Hunter Newsome, left, and Mary Kate Tipton take part in the play Pecos Bill and the 7 Habits Ranch at Morrilton Elementary School. It was part of a program based on Stephen Covey’s book The Seven Habits of Highly Effective People. The program, The Leader in Me, is designed to teach students leadership skills.

When first-graders talk about being proactive and making good choices, Morrilton Elementary School Principal Sharon Wilson said she knows a new leadership program is working.

“We are a Leader in Me school,” Wilson said, noting the elementary school’s status, along with Morrilton Primary School.

The Leader in Me program applies principles from the late Stephen Covey’s book The 7 Habits of Highly Effective People.

“One of my Facebook friends said her son, a first-grader, said, ‘Mom, we’ve got to be proactive and get our trash picked up before we can go out and play,” Wilson said. “Our kids know the language.”

Third-grader Hunter Newsome, 9, said the habits students are learning could be “very effective in your life and help you even when you’re older.

“Like putting first things first, … if you’ve got something really important, like a research paper, do that first instead of something that’s not for a grade.”

Wilson said the idea to implement the program was brought to the district’s attention by community leaders.

“Morrilton has a big group of people who want to improve this community,” Wilson said.

Their focus is on economic development, she said, because of plant closings that have occurred in the community.

“Back a year ago, some community members heard about The Leader in Me schools,” Wilson said.

She said they had read Covey’s book of the same name.

Wilson said the Morrilton residents approached the South Conway County School District superintendent about the program.

The district applied and received a Leader in Me grant, also receiving private funding from the South Conway Public School Foundation.

“They are wonderful to us,” Wilson said.

Sarah Ryals, treasurer of the foundation board, said $30,000-plus was given to the two schools, funded through the Nathan and Virginia Gordon Endowment.

It’s a five-year commitment, Wilson said.

Ryals said the leadership program is “awesome.”

“I think it’s awesome for school and at home,” Ryals said. “I think it makes a big difference, and I think it makes [the students] more responsible, which we need.”

In summer 2012, the staffs of Morrilton primary and elementary schools trained on the seven habits, she said.

“We thought it was stuff to learn to do for the school, but it was getting it in us so when we came back to school, we could teach it to kids,” she said.

“This year, we started out talking about the seven habits. We decorated the school some, put some posters up, did some cosmetic things saying, ‘You can be a leader,’” she said.

“Our kids know the language,” she said. “We talk about thinking win-win — how can we fix this situation?”

Wilson said that during a kickball tournament last week, she was talking to a teacher about a situation. She opened the door to step out, and two little girls rushed by her.

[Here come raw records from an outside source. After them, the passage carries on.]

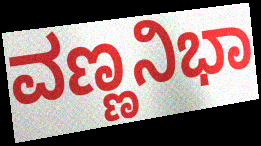
ವಣ್ಣನಿಭಾ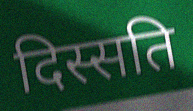
दिस्सति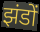
झंडों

“They were almost running,” Wilson said. “A little boy said, ‘Now, y’all shouldn’t be running in this building — it’s not safe.’”

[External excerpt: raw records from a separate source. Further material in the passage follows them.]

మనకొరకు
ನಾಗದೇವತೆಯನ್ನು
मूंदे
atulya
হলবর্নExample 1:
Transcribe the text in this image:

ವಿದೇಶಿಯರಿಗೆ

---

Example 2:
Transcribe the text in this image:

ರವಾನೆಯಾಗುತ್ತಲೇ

That student had been in her office more than once for discipline problems.

Wilson called his mother to brag on him.

“He truly stepped up to say, ‘That’s not safe.’”

The point of being a leader and doing the right thing can be made in many ways, Wilson said.

Another proud moment, Wilson said, was when she and other staff members took student ambassadors to the University of Arkansas Community College at Morrilton.

Wilson said an admissions counselor asked the students what they could do to ensure that they were ready for college.

“One of them said, ‘Well, you can be proactive and make good choices.’ Another one said, ‘You’ve got to begin with the end in mind.’

“They were having major conversations with her.”

Wilson said the UACCM counselor was impressed, and the educators were beaming with pride.

On May 24, Morrilton Elementary School held an event to show visitors the program.

It included a play — Pecos Bill and the 7 Habits , classroom visits to see leadership in action and a performance of the Mighty Pup Singers.

Wilson said district officials want to expand the program.

“We are looking to move the Leader in Me Initiative up to the Morrilton Intermediate campus so students who are here now will have that in their future,” she said.

Ryals said the foundation board has approved funding The Leader in Me program at the intermediate school, regardless of whether the district receives another grant.

“We’ll be funding all of it or a portion of it,” she said.